● **DIRECTIONS**
Go through the following data and transcribe exactly the stretch of lines from the one holding "Incumbent party stays" to the one holding "Openness to trade", both included.

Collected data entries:
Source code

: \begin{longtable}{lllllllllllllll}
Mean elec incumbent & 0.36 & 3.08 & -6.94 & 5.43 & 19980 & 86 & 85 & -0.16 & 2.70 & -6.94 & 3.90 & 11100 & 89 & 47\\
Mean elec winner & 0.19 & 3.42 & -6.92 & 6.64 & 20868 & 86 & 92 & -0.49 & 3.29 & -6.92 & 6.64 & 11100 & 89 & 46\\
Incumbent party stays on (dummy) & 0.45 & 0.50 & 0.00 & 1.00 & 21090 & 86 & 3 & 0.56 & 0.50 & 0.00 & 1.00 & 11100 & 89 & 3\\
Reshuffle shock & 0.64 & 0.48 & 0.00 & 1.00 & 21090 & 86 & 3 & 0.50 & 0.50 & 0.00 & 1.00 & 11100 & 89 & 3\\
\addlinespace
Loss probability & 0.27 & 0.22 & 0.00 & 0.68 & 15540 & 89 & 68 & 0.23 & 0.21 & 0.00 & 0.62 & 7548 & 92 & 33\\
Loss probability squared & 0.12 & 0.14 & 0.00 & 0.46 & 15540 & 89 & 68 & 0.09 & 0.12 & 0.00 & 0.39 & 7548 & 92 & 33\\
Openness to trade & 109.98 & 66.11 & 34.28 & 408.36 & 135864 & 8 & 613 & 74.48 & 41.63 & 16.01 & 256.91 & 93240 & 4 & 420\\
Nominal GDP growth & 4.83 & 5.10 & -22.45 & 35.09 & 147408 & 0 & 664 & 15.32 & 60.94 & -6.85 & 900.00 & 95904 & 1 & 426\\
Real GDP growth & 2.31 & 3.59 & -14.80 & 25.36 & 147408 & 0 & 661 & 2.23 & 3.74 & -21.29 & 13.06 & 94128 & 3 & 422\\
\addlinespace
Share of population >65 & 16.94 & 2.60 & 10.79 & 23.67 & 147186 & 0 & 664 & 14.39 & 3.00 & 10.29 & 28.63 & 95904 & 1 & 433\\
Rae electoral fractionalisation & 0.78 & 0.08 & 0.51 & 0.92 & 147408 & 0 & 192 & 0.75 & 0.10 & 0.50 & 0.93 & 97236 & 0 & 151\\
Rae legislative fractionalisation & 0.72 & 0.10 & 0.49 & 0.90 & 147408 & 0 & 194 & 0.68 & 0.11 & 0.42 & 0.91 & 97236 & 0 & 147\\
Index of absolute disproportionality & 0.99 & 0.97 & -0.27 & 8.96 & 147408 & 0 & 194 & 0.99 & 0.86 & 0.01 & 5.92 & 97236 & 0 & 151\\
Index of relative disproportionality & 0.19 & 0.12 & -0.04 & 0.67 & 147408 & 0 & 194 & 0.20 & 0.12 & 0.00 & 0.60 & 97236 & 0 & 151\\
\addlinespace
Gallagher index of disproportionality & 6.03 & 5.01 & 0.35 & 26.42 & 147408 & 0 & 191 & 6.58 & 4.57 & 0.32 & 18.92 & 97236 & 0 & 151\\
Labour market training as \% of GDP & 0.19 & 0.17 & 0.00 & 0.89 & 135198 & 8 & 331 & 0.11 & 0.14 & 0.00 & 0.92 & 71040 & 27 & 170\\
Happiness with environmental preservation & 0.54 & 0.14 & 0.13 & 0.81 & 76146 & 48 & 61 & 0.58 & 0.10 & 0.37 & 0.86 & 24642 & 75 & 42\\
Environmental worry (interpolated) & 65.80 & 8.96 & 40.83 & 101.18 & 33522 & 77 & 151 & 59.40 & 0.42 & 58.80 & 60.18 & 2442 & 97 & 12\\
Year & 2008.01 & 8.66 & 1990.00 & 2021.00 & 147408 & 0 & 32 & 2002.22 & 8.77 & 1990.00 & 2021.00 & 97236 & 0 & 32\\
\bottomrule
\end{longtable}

● **WRITTEN SOLUTION**
Incumbent party stays on (dummy) & 0.45 & 0.50 & 0.00 & 1.00 & 21090 & 86 & 3 & 0.56 & 0.50 & 0.00 & 1.00 & 11100 & 89 & 3\\
Reshuffle shock & 0.64 & 0.48 & 0.00 & 1.00 & 21090 & 86 & 3 & 0.50 & 0.50 & 0.00 & 1.00 & 11100 & 89 & 3\\
\addlinespace
Loss probability & 0.27 & 0.22 & 0.00 & 0.68 & 15540 & 89 & 68 & 0.23 & 0.21 & 0.00 & 0.62 & 7548 & 92 & 33\\
Loss probability squared & 0.12 & 0.14 & 0.00 & 0.46 & 15540 & 89 & 68 & 0.09 & 0.12 & 0.00 & 0.39 & 7548 & 92 & 33\\
Openness to trade & 109.98 & 66.11 & 34.28 & 408.36 & 135864 & 8 & 613 & 74.48 & 41.63 & 16.01 & 256.91 & 93240 & 4 & 420\\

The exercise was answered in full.